(Extracted information)
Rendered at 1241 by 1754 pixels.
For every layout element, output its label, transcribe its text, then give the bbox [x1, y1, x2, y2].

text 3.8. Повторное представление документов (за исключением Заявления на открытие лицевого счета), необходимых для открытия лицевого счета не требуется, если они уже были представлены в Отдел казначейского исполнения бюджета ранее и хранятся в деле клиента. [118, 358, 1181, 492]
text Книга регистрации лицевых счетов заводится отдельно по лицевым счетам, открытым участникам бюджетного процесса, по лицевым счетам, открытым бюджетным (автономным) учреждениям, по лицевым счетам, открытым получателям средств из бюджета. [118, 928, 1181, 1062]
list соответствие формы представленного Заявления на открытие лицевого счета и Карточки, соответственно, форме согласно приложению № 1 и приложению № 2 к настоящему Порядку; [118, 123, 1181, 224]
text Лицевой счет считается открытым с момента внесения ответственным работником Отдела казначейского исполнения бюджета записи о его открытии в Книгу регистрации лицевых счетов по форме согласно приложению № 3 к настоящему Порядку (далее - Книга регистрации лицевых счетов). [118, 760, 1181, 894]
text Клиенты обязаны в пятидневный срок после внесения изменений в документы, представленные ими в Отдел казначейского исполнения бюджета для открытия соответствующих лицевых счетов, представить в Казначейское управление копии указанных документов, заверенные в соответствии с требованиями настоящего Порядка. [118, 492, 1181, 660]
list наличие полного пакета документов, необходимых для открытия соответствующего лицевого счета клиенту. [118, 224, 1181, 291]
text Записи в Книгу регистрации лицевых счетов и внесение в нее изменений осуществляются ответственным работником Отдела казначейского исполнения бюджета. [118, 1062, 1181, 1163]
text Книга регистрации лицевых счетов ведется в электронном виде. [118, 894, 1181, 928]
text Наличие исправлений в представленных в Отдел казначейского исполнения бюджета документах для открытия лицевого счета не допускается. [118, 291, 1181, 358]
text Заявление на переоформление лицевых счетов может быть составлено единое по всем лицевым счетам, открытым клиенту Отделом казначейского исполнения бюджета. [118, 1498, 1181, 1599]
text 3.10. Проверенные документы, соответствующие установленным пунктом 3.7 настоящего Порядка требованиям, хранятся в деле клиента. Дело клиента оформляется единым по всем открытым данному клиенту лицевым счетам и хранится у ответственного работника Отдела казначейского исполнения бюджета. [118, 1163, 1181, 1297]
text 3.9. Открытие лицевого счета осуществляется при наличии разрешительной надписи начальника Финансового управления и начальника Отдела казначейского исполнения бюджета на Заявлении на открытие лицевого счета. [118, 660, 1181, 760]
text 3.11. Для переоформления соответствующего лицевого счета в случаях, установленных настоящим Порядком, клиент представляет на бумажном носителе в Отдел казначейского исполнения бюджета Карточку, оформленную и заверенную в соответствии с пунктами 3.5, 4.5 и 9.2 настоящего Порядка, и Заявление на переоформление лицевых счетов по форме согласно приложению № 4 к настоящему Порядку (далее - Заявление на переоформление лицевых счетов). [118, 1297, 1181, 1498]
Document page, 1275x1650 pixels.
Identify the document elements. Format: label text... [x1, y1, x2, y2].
(End Extracted information)
Instruction » Gather each line in the entries above where the string "согласно" is found.

Response to the task »
list соответствие формы представленного Заявления на открытие лицевого счета и Карточки, соответственно, форме согласно приложению № 1 и приложению № 2 к настоящему Порядку; [118, 123, 1181, 224]
text Лицевой счет считается открытым с момента внесения ответственным работником Отдела казначейского исполнения бюджета записи о его открытии в Книгу регистрации лицевых счетов по форме согласно приложению № 3 к настоящему Порядку (далее - Книга регистрации лицевых счетов). [118, 760, 1181, 894]
text 3.11. Для переоформления соответствующего лицевого счета в случаях, установленных настоящим Порядком, клиент представляет на бумажном носителе в Отдел казначейского исполнения бюджета Карточку, оформленную и заверенную в соответствии с пунктами 3.5, 4.5 и 9.2 настоящего Порядка, и Заявление на переоформление лицевых счетов по форме согласно приложению № 4 к настоящему Порядку (далее - Заявление на переоформление лицевых счетов). [118, 1297, 1181, 1498]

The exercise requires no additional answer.